In the comments to the post on the working women trend story, Amber asks:
My only question is, who are these guys? I'm a recent graduate, so maybe it's different for people in their early 30s (though I tend to doubt it), but guys from my expensive private university really don't care about this stuff. I mean, maybe a few [expletive deleted]s do, but by and large, the guys I know are happy to have girlfriends/wives who make a lot of money. It all goes into the same pile anyway, right? (Err, I guess some couples technically keep things separate, but still...)
It is different in your early thirties, but not in the way that the New York Times story suggests. The problem isn't on the female side; it's on the male side.
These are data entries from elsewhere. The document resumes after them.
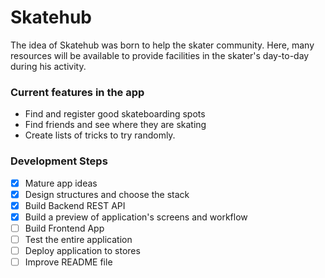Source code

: # Skatehub

The idea of Skatehub was born to help the skater community. Here, many resources will be available to provide facilities in the skater's day-to-day during his activity.

### Current features in the app
- Find and register good skateboarding spots
- Find friends and see where they are skating
- Create lists of tricks to try randomly.

### Development Steps
- [x] Mature app ideas
- [x] Design structures and choose the stack
- [x] Build Backend REST API
- [x] Build a preview of application's screens and workflow
- [ ] Build Frontend App
- [ ] Test the entire application
- [ ] Deploy application to stores
- [ ] Improve README file

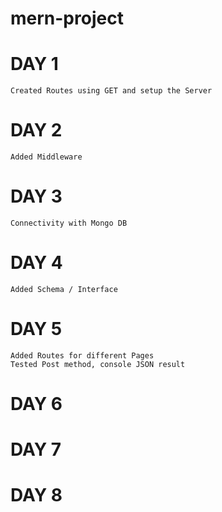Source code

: # mern-project

# DAY 1 
    Created Routes using GET and setup the Server
# DAY 2
    Added Middleware 
# DAY 3 
    Connectivity with Mongo DB
# DAY 4 
    Added Schema / Interface
# DAY 5 
    Added Routes for different Pages
    Tested Post method, console JSON result
# DAY 6 

# DAY 7 

# DAY 8

    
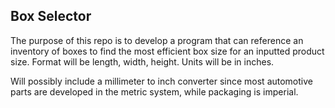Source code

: ## Box Selector

The purpose of this repo is to develop a program that can reference an inventory of boxes to find the most efficient box size for an inputted product size. Format will be length, width, height. Units will be in inches.

Will possibly include a millimeter to inch converter since most automotive parts are developed in the metric system, while packaging is imperial.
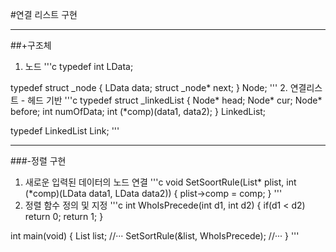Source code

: #연결 리스트 구현
***
##+구조체
1. 노드
'''c
typedef int LData;

typedef struct _node
{
  LData data;
  struct _node* next;
} Node;
'''
2. 연결리스트 - 헤드 기반
'''c
typedef struct _linkedList
{
  Node* head;
  Node* cur;
  Node* before;
  int numOfData;
  int (*comp)(data1, data2);
} LinkedList;

typedef LinkedList Link;
'''

***
###-정렬 구현
1. 새로운 입력된 데이터의 노드 연결
'''c
void SetSoortRule(List* plist, int (*comp)(LData data1, LData data2))
{
  plist->comp = comp;
}
'''
2. 정렬 함수 정의 및 지정
'''c
int WhoIsPrecede(int d1, int d2)
{
  if(d1 < d2)
    return 0;
  return 1;
}

int main(void)
{
  List list;
  //···
  SetSortRule(&list, WhoIsPrecede);
  //···
}
'''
In your twenties, you date almost entirely on personality. But as you hit thirty, success starts to matter. To both parties, of course; one hears a lot of nightmare stories about the female train wrecks with bad employment and worse credit trying to wrap their tentacles around any solvent male they can find. But especially to women. To be a woman guys want to date, the bar is pretty low: you ought to be able to keep a job, and your credit card debt shouldn't exceed your income. But for men in their thirties, this is not enough. You have to be successful.
Speaking as the Emissary From Your Thirties, you know that amazing guy who just got back from Africa and tells hilarious stories and dates, like, everyone you know? The one your best friend quit her job to go to Tuvalu with? The one who's been working on a really titanic novel for four years that he never quite finishes, and can't seem to hold down a long-term job? His dating prospects start heading rapidly downhill by his thirtieth birthday. By his late thirties, his studio apartment is getting very lonely at night. If he does get married to a woman more successful than he is, it's likely that their relationship will be controlling, resentful, and involve enduring quite a lot of contempt from her friends and family.
But it has nothing to do with money. Men with some measure of success in their chosen fields have no problem finding spouses. And successful women have no cause to complain, either. After all, they have a bevy of unsuccessful but charming men to choose from, who will be more than happy to date them if they can overcome their biases. The unsuccessful men, on the other hand, are pretty much frozen out.